What changes with a Gen4 drive on the AM4 platform
A bonus question that comes up on community threads: does a Gen4 NVMe (theoretical 7000 MB/s sequential read) help if the AM4 board only exposes Gen3 lanes? The answer is mostly no. The board's lane cap throttles the drive to ~3500 MB/s effective, which is faster than Gen3's ~2400 MB/s by 30-40%, but model-load is read-only and most consumer Gen4 drives use a Gen3-compatible controller that runs at Gen3 speeds anyway. The clean upgrade case for Gen4 is an AM5 or Intel 13th-gen+ board, where the lanes match the drive.
In practical terms: do not pay the Gen4 premium for a WD Blue SN550-class build on AM4. Spend the difference on more capacity instead.
Real-world model-swap workflow
A representative model-swap workflow for a builder maintaining four local models concurrently:
| Hour | Action | Drive read | Wall-clock (NVMe) | Wall-clock (SATA) |
|---|---|---|---|---|
| 09:00 | Load coding model (14B q4) | 9 GB | 4 s | 17 s |
| 11:00 | Swap to chat model (8B q4) | 5 GB | 2 s | 9 s |
| 13:00 | Swap to summarization model (12B q4) | 7 GB | 3 s | 13 s |
| 15:00 | Swap back to coding (14B q4) | 9 GB | 4 s (warm cache) | 16 s (warm cache) |
| 17:00 | Swap to vision model (8B q4 multimodal) | 5 GB | 2 s | 9 s |
| Daily total | 15 s | 64 s |
The NVMe saves about 50 seconds per day on this workflow. Over 250 working days, that's about 3.5 hours. Not life-changing, but consistent and free once paid for.

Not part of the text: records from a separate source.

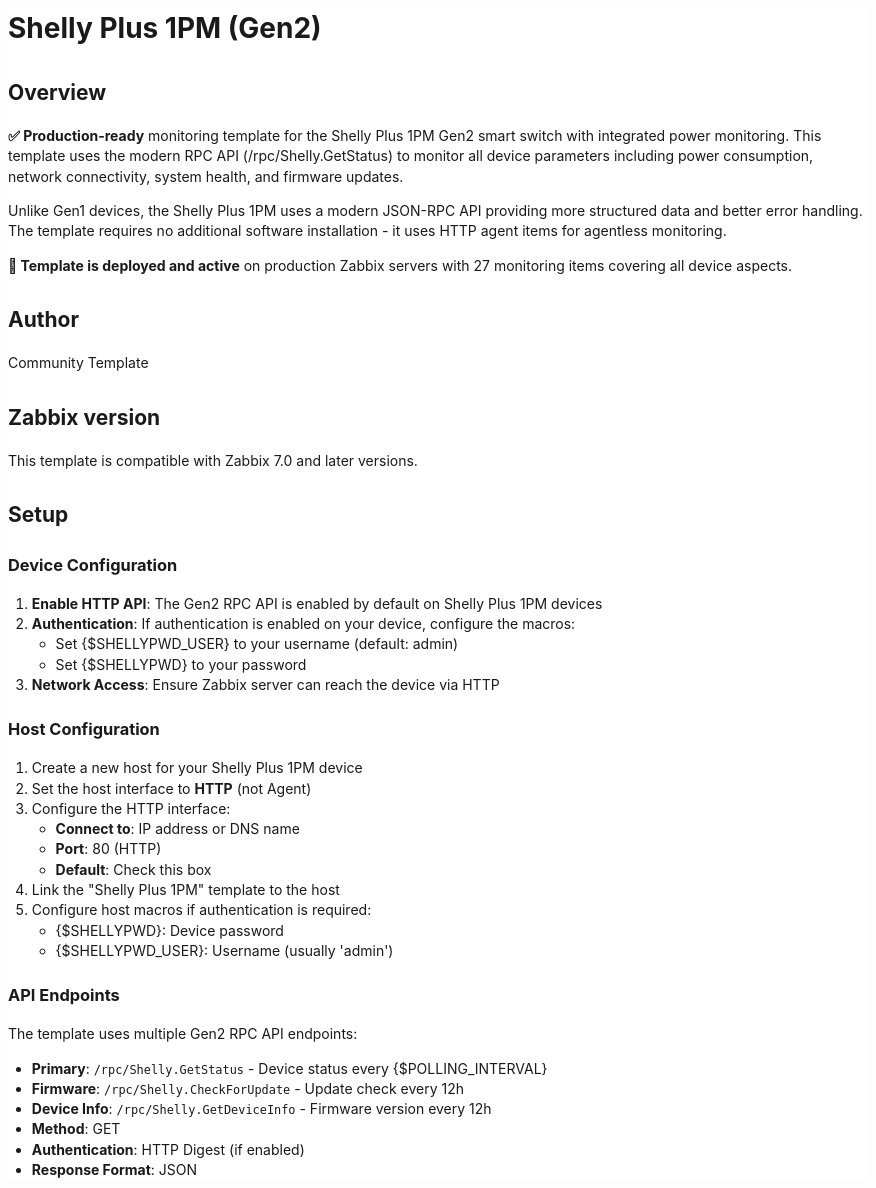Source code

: # Shelly Plus 1PM (Gen2)

## Overview

**✅ Production-ready** monitoring template for the Shelly Plus 1PM Gen2 smart switch with integrated power monitoring. This template uses the modern RPC API (/rpc/Shelly.GetStatus) to monitor all device parameters including power consumption, network connectivity, system health, and firmware updates.

Unlike Gen1 devices, the Shelly Plus 1PM uses a modern JSON-RPC API providing more structured data and better error handling. The template requires no additional software installation - it uses HTTP agent items for agentless monitoring.

**🎯 Template is deployed and active** on production Zabbix servers with 27 monitoring items covering all device aspects.

## Author

Community Template

## Zabbix version

This template is compatible with Zabbix 7.0 and later versions.

## Setup

### Device Configuration

1. **Enable HTTP API**: The Gen2 RPC API is enabled by default on Shelly Plus 1PM devices
2. **Authentication**: If authentication is enabled on your device, configure the macros:
   - Set {$SHELLYPWD_USER} to your username (default: admin)
   - Set {$SHELLYPWD} to your password
3. **Network Access**: Ensure Zabbix server can reach the device via HTTP

### Host Configuration

1. Create a new host for your Shelly Plus 1PM device
2. Set the host interface to **HTTP** (not Agent)
3. Configure the HTTP interface:
   - **Connect to**: IP address or DNS name
   - **Port**: 80 (HTTP)
   - **Default**: Check this box
4. Link the "Shelly Plus 1PM" template to the host
5. Configure host macros if authentication is required:
   - {$SHELLYPWD}: Device password
   - {$SHELLYPWD_USER}: Username (usually 'admin')

### API Endpoints

The template uses multiple Gen2 RPC API endpoints:
- **Primary**: `/rpc/Shelly.GetStatus` - Device status every {$POLLING_INTERVAL}
- **Firmware**: `/rpc/Shelly.CheckForUpdate` - Update check every 12h
- **Device Info**: `/rpc/Shelly.GetDeviceInfo` - Firmware version every 12h
- **Method**: GET
- **Authentication**: HTTP Digest (if enabled)
- **Response Format**: JSON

When SATA is actually the right call
The case for Crucial BX500 SATA (or the Samsung 870 EVO SATA endurance pick) is straightforward:
- Single-model workflow. One load per session, no swapping. SATA's load-time penalty is felt once and forgotten.

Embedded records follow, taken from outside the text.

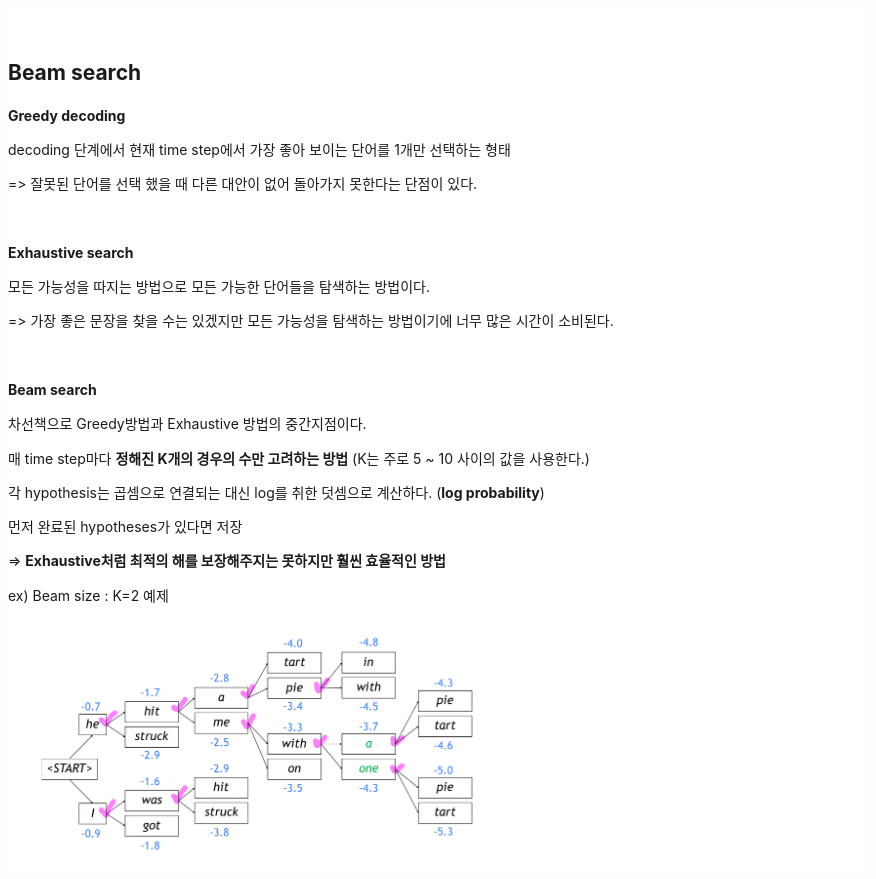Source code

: ​             

## Beam search

**Greedy decoding**

decoding 단계에서 현재 time step에서 가장 좋아 보이는 단어를 1개만 선택하는 형태

=> 잘못된 단어를 선택 했을 때 다른 대안이 없어 돌아가지 못한다는 단점이 있다.

​          

**Exhaustive search**

모든 가능성을 따지는 방법으로 모든 가능한 단어들을 탐색하는 방법이다.

=> 가장 좋은 문장을 찾을 수는 있겠지만 모든 가능성을 탐색하는 방법이기에 너무 많은 시간이 소비된다.

​        

**Beam search**

차선책으로 Greedy방법과 Exhaustive 방법의 중간지점이다.

매 time step마다 **정해진 K개의 경우의 수만 고려하는 방법** (K는 주로 5 ~ 10 사이의 값을 사용한다.)

각 hypothesis는 곱셈으로 연결되는 대신 log를 취한 덧셈으로 계산하다. (**log probability**)

먼저 완료된 hypotheses가 있다면 저장

=> **Exhaustive처럼 최적의 해를 보장해주지는 못하지만 훨씬 효율적인 방법**

ex) Beam size : K=2 예제

<img src="./image/beam_search.png" width="500"/>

- Constrained NVMe slots. ITX boards and older mid-range boards expose one M.2 slot; if it's occupied by the OS drive, SATA is the only realistic add for model storage.
- Workstation-class write endurance is the priority. The 870 EVO's 600 TBW rating beats most consumer NVMe drives in this tier, which matters for builders who pull and replace models weekly.
For everyone else — multi-model, multi-swap, single-rig — NVMe is the call.